→ Assignment
Rewrite every entry below with "True or false?" substituted by "Correct or incorrect?", changing nothing else and omitting the pictures.

Dataset entries
——

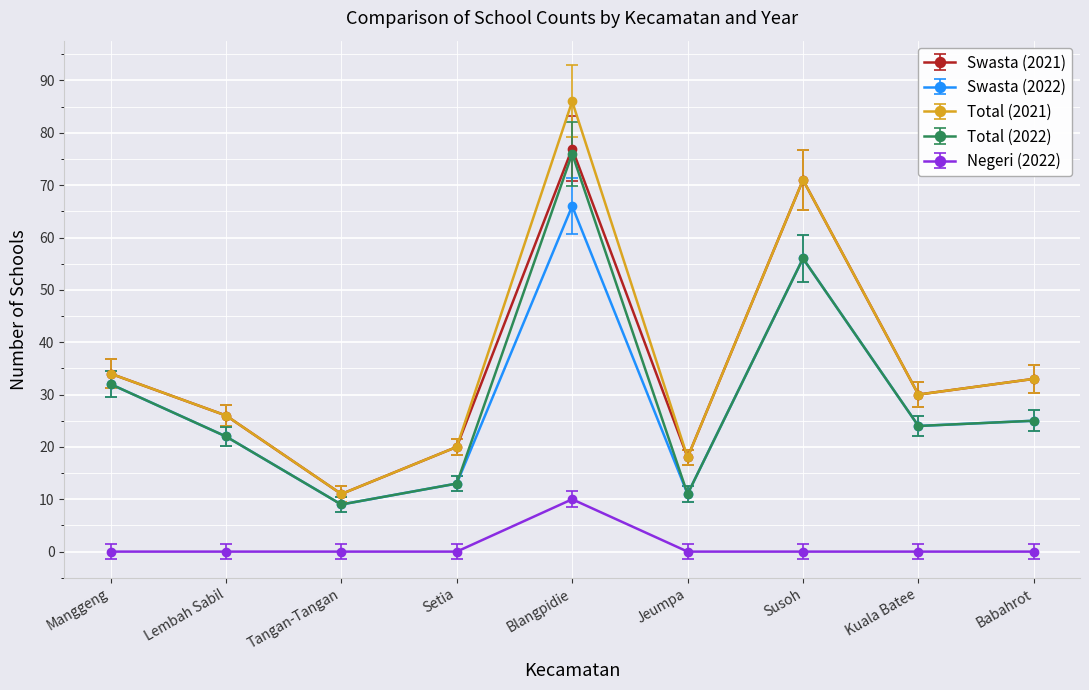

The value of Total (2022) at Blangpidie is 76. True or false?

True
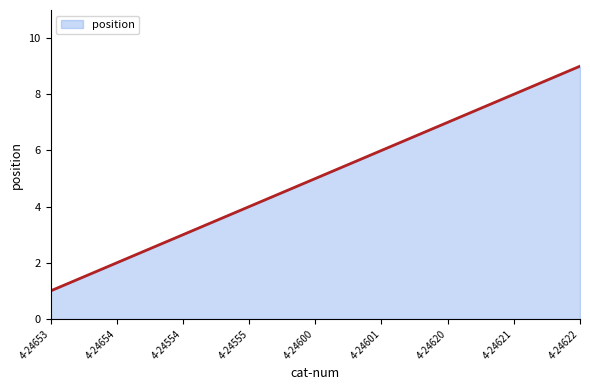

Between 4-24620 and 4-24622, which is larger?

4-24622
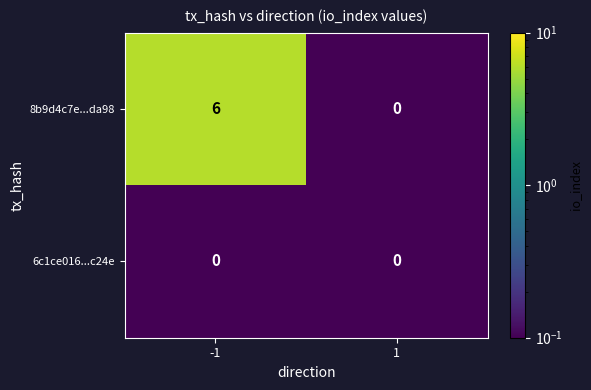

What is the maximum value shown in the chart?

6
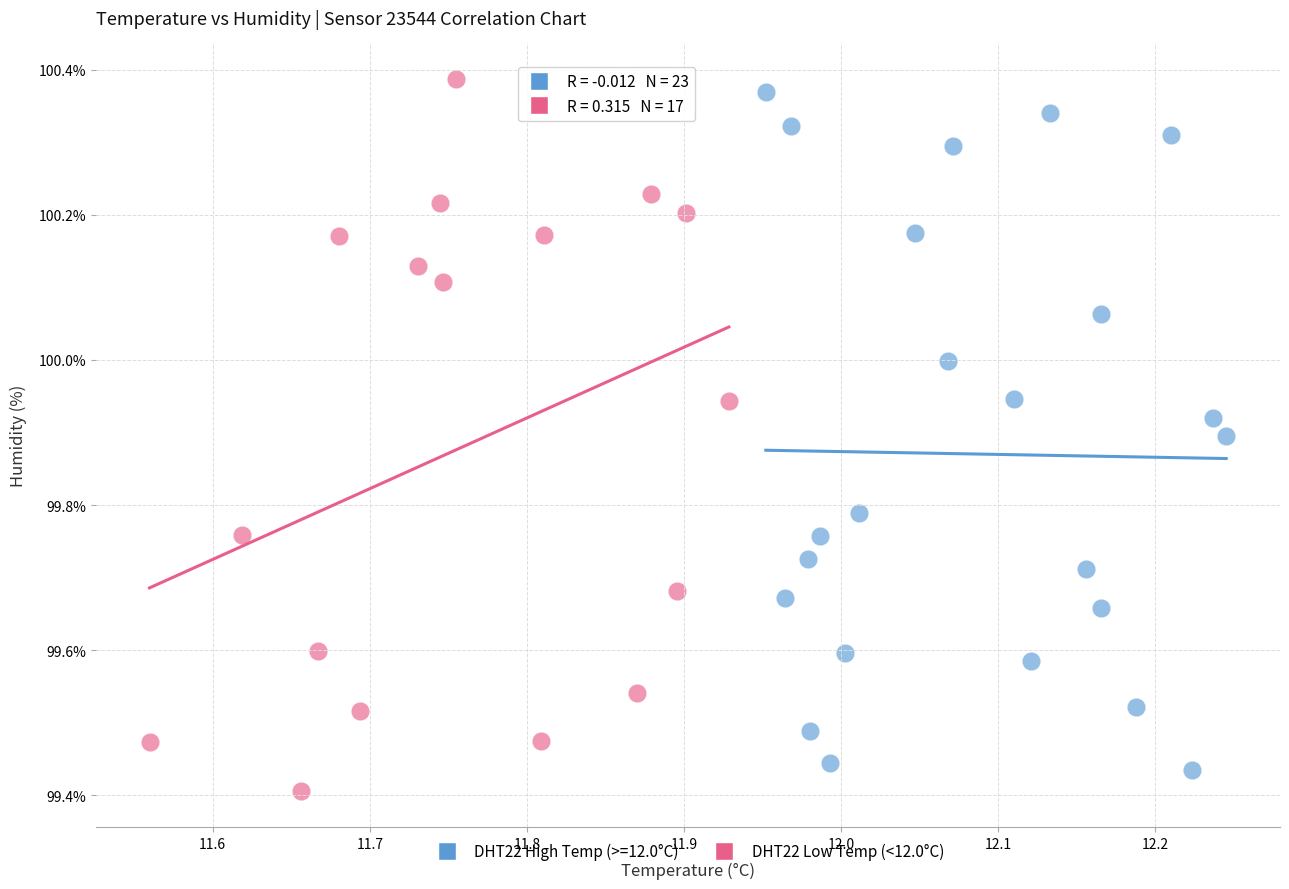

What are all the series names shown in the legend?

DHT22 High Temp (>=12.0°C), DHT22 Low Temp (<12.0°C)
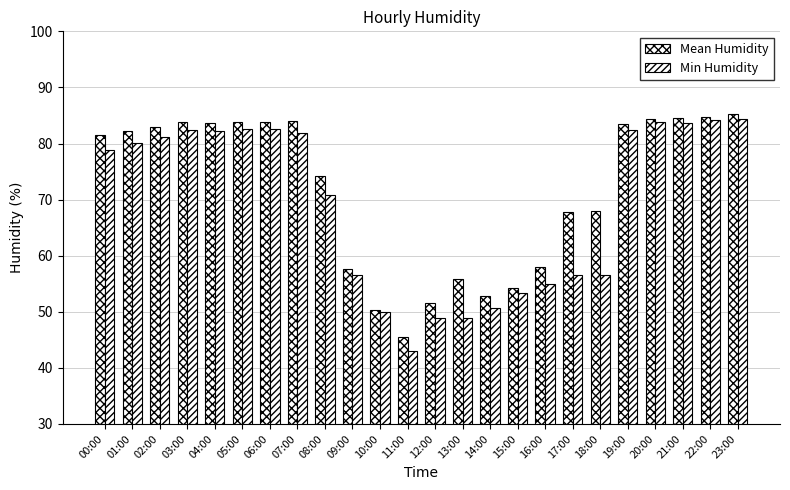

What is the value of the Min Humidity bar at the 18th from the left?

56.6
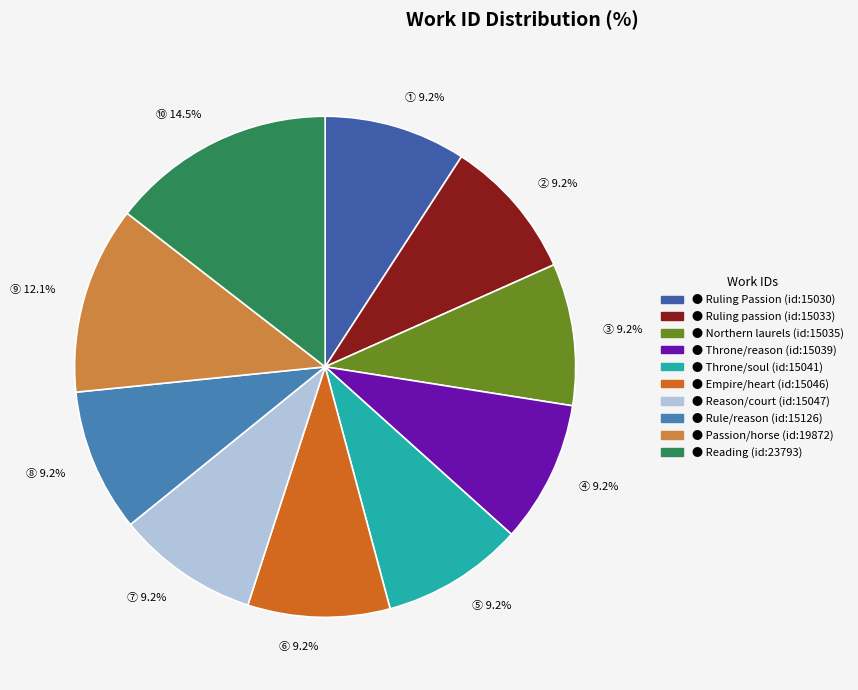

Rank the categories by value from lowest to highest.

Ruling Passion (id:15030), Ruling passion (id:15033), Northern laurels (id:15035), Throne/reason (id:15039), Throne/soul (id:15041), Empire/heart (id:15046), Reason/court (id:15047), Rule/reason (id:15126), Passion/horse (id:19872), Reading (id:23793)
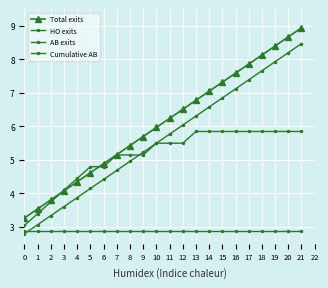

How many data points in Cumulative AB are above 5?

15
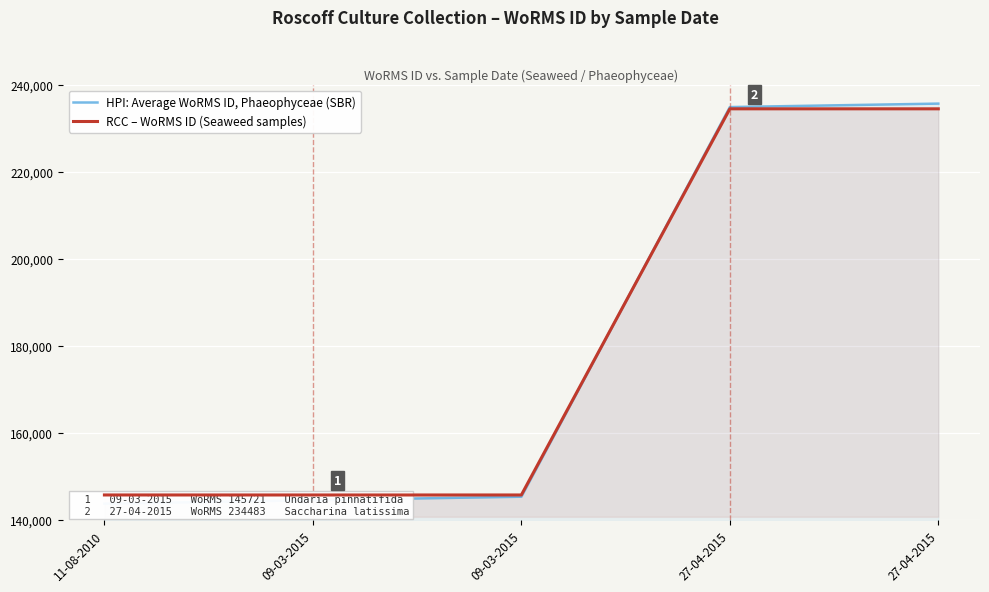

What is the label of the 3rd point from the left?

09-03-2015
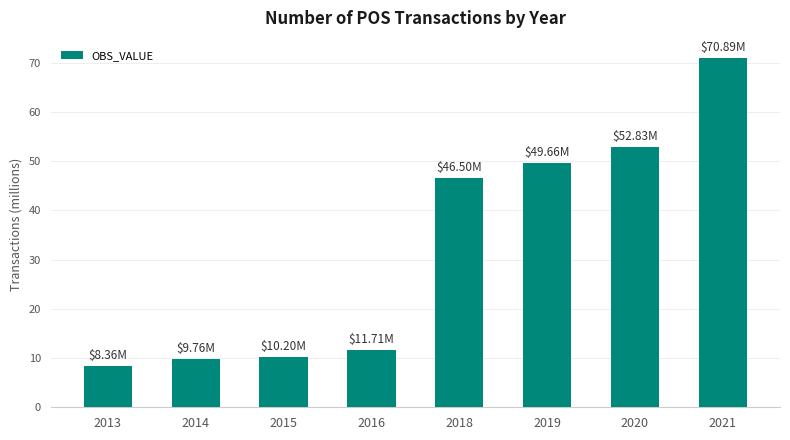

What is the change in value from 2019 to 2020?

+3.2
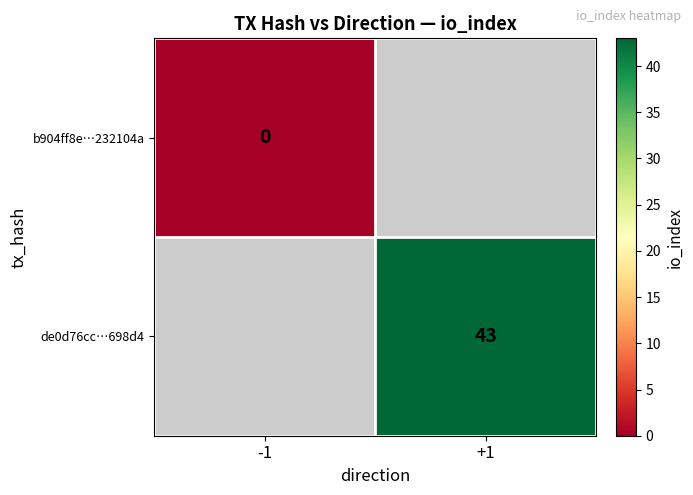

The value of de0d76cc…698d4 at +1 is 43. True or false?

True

——

→ Answer space
The value of Total (2022) at Blangpidie is 76. Correct or incorrect?

True

Between 4-24620 and 4-24622, which is larger?

4-24622

What is the maximum value shown in the chart?

6

What are all the series names shown in the legend?

DHT22 High Temp (>=12.0°C), DHT22 Low Temp (<12.0°C)

What is the value of the Min Humidity bar at the 18th from the left?

56.6

Rank the categories by value from lowest to highest.

Ruling Passion (id:15030), Ruling passion (id:15033), Northern laurels (id:15035), Throne/reason (id:15039), Throne/soul (id:15041), Empire/heart (id:15046), Reason/court (id:15047), Rule/reason (id:15126), Passion/horse (id:19872), Reading (id:23793)

How many data points in Cumulative AB are above 5?

15

What is the label of the 3rd point from the left?

09-03-2015

What is the change in value from 2019 to 2020?

+3.2

The value of de0d76cc…698d4 at +1 is 43. Correct or incorrect?

True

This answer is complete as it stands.